*WORK ORDER*
The answer must restate every record word for word.

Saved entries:
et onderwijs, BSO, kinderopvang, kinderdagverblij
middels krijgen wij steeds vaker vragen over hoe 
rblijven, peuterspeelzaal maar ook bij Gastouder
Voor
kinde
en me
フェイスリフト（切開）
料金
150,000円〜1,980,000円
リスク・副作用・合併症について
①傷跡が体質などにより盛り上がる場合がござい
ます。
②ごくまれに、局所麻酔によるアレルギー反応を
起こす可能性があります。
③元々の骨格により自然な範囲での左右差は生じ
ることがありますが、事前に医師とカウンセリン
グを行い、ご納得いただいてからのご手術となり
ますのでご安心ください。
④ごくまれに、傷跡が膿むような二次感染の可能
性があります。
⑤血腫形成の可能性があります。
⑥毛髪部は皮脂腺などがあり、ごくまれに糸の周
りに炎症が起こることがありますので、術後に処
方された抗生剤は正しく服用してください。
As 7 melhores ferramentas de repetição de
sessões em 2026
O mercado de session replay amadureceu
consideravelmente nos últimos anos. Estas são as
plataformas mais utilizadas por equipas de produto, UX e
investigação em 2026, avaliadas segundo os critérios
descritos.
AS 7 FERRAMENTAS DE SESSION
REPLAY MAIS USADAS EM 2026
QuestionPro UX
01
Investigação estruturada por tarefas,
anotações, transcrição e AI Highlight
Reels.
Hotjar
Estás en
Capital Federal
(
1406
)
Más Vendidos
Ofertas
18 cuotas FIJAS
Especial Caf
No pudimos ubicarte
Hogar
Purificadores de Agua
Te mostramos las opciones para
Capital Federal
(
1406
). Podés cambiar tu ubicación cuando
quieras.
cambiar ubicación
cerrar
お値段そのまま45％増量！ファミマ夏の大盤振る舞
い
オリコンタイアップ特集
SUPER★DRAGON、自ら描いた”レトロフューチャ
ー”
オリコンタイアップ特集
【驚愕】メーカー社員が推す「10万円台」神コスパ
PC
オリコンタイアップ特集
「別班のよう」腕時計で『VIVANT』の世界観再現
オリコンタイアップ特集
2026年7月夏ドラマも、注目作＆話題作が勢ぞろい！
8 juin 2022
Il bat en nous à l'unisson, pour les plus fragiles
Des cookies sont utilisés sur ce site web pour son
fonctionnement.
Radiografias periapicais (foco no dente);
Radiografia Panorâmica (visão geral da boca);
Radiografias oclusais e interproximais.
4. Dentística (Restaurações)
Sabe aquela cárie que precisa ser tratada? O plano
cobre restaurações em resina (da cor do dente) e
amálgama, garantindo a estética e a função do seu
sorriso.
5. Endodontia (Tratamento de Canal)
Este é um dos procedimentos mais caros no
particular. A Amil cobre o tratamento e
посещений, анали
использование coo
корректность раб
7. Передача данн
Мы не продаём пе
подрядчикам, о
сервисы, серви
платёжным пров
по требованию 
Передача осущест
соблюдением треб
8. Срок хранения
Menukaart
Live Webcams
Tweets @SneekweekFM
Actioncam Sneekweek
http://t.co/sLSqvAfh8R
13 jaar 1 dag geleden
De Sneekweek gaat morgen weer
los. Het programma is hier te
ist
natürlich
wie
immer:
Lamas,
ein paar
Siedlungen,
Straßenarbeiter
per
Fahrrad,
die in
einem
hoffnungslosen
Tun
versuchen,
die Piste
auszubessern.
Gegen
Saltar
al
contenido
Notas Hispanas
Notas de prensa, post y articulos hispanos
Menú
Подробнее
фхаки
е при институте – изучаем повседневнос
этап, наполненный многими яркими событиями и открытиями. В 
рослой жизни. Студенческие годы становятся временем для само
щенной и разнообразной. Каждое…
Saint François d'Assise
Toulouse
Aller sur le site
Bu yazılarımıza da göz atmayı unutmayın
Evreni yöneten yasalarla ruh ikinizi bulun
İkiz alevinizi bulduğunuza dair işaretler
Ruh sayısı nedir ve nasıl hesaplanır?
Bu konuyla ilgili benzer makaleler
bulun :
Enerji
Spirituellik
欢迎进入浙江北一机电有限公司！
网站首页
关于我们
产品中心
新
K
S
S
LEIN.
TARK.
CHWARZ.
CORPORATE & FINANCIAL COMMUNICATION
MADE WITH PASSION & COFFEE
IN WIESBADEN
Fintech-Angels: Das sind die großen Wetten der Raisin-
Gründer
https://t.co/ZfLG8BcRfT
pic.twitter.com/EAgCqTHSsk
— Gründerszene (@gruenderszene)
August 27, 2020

*RESPONSE AREA*
et onderwijs, BSO, kinderopvang, kinderdagverblij
middels krijgen wij steeds vaker vragen over hoe 
rblijven, peuterspeelzaal maar ook bij Gastouder
Voor
kinde
en me
フェイスリフト（切開）
料金
150,000円〜1,980,000円
リスク・副作用・合併症について
①傷跡が体質などにより盛り上がる場合がござい
ます。
②ごくまれに、局所麻酔によるアレルギー反応を
起こす可能性があります。
③元々の骨格により自然な範囲での左右差は生じ
ることがありますが、事前に医師とカウンセリン
グを行い、ご納得いただいてからのご手術となり
ますのでご安心ください。
④ごくまれに、傷跡が膿むような二次感染の可能
性があります。
⑤血腫形成の可能性があります。
⑥毛髪部は皮脂腺などがあり、ごくまれに糸の周
りに炎症が起こることがありますので、術後に処
方された抗生剤は正しく服用してください。
As 7 melhores ferramentas de repetição de
sessões em 2026
O mercado de session replay amadureceu
consideravelmente nos últimos anos. Estas são as
plataformas mais utilizadas por equipas de produto, UX e
investigação em 2026, avaliadas segundo os critérios
descritos.
AS 7 FERRAMENTAS DE SESSION
REPLAY MAIS USADAS EM 2026
QuestionPro UX
01
Investigação estruturada por tarefas,
anotações, transcrição e AI Highlight
Reels.
Hotjar
Estás en
Capital Federal
(
1406
)
Más Vendidos
Ofertas
18 cuotas FIJAS
Especial Caf
No pudimos ubicarte
Hogar
Purificadores de Agua
Te mostramos las opciones para
Capital Federal
(
1406
). Podés cambiar tu ubicación cuando
quieras.
cambiar ubicación
cerrar
お値段そのまま45％増量！ファミマ夏の大盤振る舞
い
オリコンタイアップ特集
SUPER★DRAGON、自ら描いた”レトロフューチャ
ー”
オリコンタイアップ特集
【驚愕】メーカー社員が推す「10万円台」神コスパ
PC
オリコンタイアップ特集
「別班のよう」腕時計で『VIVANT』の世界観再現
オリコンタイアップ特集
2026年7月夏ドラマも、注目作＆話題作が勢ぞろい！
8 juin 2022
Il bat en nous à l'unisson, pour les plus fragiles
Des cookies sont utilisés sur ce site web pour son
fonctionnement.
Radiografias periapicais (foco no dente);
Radiografia Panorâmica (visão geral da boca);
Radiografias oclusais e interproximais.
4. Dentística (Restaurações)
Sabe aquela cárie que precisa ser tratada? O plano
cobre restaurações em resina (da cor do dente) e
amálgama, garantindo a estética e a função do seu
sorriso.
5. Endodontia (Tratamento de Canal)
Este é um dos procedimentos mais caros no
particular. A Amil cobre o tratamento e
посещений, анали
использование coo
корректность раб
7. Передача данн
Мы не продаём пе
подрядчикам, о
сервисы, серви
платёжным пров
по требованию 
Передача осущест
соблюдением треб
8. Срок хранения
Menukaart
Live Webcams
Tweets @SneekweekFM
Actioncam Sneekweek
http://t.co/sLSqvAfh8R
13 jaar 1 dag geleden
De Sneekweek gaat morgen weer
los. Het programma is hier te
ist
natürlich
wie
immer:
Lamas,
ein paar
Siedlungen,
Straßenarbeiter
per
Fahrrad,
die in
einem
hoffnungslosen
Tun
versuchen,
die Piste
auszubessern.
Gegen
Saltar
al
contenido
Notas Hispanas
Notas de prensa, post y articulos hispanos
Menú
Подробнее
фхаки
е при институте – изучаем повседневнос
этап, наполненный многими яркими событиями и открытиями. В 
рослой жизни. Студенческие годы становятся временем для само
щенной и разнообразной. Каждое…
Saint François d'Assise
Toulouse
Aller sur le site
Bu yazılarımıza da göz atmayı unutmayın
Evreni yöneten yasalarla ruh ikinizi bulun
İkiz alevinizi bulduğunuza dair işaretler
Ruh sayısı nedir ve nasıl hesaplanır?
Bu konuyla ilgili benzer makaleler
bulun :
Enerji
Spirituellik
欢迎进入浙江北一机电有限公司！
网站首页
关于我们
产品中心
新
K
S
S
LEIN.
TARK.
CHWARZ.
CORPORATE & FINANCIAL COMMUNICATION
MADE WITH PASSION & COFFEE
IN WIESBADEN
Fintech-Angels: Das sind die großen Wetten der Raisin-
Gründer
https://t.co/ZfLG8BcRfT
pic.twitter.com/EAgCqTHSsk
— Gründerszene (@gruenderszene)
August 27, 2020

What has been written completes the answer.